WHAT YOU NEED TO DO
Set out the material as a Markdown table with a "No." column for the row number and a "Line" column for the line itself, leaving out any blank lines. Begin at the first line of the material and stop after the line that contains "scientific name: Eristalis tenax".

──────── RECORD SET

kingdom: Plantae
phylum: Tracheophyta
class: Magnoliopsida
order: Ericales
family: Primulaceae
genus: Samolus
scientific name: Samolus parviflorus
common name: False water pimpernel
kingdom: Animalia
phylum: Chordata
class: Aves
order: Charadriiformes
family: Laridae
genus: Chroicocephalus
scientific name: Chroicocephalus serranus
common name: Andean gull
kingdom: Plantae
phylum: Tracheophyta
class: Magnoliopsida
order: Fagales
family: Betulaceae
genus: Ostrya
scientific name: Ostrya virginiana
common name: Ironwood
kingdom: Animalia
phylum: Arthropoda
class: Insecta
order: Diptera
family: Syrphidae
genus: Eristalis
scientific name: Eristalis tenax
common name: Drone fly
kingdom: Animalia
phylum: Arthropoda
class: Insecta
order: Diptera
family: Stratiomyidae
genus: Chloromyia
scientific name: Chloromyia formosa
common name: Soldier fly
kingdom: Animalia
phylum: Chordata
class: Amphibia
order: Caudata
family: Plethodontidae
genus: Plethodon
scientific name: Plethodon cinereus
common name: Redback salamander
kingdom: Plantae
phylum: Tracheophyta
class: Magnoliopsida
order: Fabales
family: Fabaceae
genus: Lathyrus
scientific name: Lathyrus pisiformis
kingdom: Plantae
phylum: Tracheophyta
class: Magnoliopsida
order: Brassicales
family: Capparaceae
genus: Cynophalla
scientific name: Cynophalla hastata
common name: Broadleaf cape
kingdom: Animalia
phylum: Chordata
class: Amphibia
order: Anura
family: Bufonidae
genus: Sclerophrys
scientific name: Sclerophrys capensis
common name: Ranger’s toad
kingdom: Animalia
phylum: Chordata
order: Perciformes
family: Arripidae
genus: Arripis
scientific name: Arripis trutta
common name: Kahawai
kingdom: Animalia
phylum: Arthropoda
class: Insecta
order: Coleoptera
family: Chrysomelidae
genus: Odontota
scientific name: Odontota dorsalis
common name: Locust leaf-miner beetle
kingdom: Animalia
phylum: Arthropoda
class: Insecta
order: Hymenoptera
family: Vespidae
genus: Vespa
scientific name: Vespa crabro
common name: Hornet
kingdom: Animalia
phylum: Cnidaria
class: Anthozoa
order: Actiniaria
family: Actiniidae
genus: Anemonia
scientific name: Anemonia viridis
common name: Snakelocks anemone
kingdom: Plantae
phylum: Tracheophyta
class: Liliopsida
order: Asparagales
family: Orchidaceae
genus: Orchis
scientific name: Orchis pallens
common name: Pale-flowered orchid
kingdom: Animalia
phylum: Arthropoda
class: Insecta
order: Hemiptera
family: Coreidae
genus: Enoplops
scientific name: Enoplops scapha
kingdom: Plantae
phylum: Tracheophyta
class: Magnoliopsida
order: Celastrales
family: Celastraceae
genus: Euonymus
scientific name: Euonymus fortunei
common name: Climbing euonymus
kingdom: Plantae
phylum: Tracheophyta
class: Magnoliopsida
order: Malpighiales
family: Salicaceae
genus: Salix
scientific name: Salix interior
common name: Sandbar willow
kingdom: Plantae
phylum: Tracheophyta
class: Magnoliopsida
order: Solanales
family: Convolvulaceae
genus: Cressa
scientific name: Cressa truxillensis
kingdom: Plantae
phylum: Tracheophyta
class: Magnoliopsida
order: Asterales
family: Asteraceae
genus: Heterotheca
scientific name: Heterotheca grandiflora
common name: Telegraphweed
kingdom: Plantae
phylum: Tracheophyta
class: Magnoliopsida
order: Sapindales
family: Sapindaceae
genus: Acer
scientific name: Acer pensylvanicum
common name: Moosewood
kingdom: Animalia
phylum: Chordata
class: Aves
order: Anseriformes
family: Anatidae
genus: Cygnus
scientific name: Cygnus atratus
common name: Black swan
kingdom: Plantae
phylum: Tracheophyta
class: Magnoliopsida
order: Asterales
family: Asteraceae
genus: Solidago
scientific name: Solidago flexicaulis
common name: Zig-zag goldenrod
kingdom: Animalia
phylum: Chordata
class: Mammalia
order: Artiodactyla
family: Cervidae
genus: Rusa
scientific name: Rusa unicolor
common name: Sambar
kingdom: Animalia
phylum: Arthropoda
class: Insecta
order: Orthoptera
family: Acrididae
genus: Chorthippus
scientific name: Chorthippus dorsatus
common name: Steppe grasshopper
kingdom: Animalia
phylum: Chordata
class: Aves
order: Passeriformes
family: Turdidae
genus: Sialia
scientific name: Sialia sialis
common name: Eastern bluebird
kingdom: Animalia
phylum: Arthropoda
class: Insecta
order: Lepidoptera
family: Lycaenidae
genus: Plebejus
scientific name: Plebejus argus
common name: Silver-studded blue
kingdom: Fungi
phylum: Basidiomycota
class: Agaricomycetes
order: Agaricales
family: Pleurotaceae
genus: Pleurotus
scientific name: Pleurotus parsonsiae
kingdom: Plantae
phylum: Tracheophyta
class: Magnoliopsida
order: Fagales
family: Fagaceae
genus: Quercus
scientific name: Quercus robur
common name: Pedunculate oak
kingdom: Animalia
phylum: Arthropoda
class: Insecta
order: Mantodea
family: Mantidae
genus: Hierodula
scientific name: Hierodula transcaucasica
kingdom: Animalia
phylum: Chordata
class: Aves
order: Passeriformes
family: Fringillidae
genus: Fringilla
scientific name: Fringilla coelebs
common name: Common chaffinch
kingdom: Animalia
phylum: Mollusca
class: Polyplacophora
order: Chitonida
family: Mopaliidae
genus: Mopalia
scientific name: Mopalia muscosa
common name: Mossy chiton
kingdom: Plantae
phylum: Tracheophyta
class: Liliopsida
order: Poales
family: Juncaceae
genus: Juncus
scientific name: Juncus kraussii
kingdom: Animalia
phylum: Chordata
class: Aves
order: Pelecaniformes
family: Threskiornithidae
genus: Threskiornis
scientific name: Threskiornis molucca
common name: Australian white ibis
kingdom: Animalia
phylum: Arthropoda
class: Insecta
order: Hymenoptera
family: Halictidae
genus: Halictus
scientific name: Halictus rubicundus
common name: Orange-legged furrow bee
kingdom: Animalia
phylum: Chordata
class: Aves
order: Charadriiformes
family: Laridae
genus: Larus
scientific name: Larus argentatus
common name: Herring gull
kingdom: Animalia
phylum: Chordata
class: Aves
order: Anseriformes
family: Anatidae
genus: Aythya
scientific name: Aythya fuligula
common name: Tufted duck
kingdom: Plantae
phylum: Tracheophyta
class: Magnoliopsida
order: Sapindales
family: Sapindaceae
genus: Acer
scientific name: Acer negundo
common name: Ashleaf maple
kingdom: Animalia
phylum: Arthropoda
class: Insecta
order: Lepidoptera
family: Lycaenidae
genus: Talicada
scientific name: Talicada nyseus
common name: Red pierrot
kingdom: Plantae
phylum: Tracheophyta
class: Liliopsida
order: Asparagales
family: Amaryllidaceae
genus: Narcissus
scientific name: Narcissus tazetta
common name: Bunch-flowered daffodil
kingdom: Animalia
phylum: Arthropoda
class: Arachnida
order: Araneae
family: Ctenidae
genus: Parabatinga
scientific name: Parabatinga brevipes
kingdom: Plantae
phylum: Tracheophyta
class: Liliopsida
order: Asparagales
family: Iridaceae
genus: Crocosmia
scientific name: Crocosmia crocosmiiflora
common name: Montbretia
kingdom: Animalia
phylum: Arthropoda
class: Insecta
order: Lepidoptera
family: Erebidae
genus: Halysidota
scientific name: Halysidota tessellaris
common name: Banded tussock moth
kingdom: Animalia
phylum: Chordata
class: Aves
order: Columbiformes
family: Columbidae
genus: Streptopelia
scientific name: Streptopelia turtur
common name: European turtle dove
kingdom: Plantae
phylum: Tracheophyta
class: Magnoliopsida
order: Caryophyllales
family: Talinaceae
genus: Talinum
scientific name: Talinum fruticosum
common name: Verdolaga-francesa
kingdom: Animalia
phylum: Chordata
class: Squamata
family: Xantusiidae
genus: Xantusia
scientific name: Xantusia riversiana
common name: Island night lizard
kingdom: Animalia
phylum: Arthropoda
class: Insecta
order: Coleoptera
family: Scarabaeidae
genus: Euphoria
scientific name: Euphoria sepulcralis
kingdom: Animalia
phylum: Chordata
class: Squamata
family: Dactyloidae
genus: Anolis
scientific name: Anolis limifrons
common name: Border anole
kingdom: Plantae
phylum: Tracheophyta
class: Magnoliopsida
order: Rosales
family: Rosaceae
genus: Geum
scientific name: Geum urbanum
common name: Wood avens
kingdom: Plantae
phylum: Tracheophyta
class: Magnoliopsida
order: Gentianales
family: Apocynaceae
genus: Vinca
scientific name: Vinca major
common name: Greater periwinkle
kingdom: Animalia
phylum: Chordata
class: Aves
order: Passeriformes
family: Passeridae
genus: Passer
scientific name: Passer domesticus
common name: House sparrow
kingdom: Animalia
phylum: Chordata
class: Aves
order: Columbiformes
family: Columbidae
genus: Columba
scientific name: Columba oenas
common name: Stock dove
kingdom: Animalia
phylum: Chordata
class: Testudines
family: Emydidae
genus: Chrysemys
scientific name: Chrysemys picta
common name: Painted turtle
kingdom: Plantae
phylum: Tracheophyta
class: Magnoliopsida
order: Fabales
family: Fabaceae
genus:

────────────────

RESULT FOR THIS TASK
| No. | Line |
|---|---|
| 1 | kingdom: Plantae |
| 2 | phylum: Tracheophyta |
| 3 | class: Magnoliopsida |
| 4 | order: Ericales |
| 5 | family: Primulaceae |
| 6 | genus: Samolus |
| 7 | scientific name: Samolus parviflorus |
| 8 | common name: False water pimpernel |
| 9 | kingdom: Animalia |
| 10 | phylum: Chordata |
| 11 | class: Aves |
| 12 | order: Charadriiformes |
| 13 | family: Laridae |
| 14 | genus: Chroicocephalus |
| 15 | scientific name: Chroicocephalus serranus |
| 16 | common name: Andean gull |
| 17 | kingdom: Plantae |
| 18 | phylum: Tracheophyta |
| 19 | class: Magnoliopsida |
| 20 | order: Fagales |
| 21 | family: Betulaceae |
| 22 | genus: Ostrya |
| 23 | scientific name: Ostrya virginiana |
| 24 | common name: Ironwood |
| 25 | kingdom: Animalia |
| 26 | phylum: Arthropoda |
| 27 | class: Insecta |
| 28 | order: Diptera |
| 29 | family: Syrphidae |
| 30 | genus: Eristalis |
| 31 | scientific name: Eristalis tenax |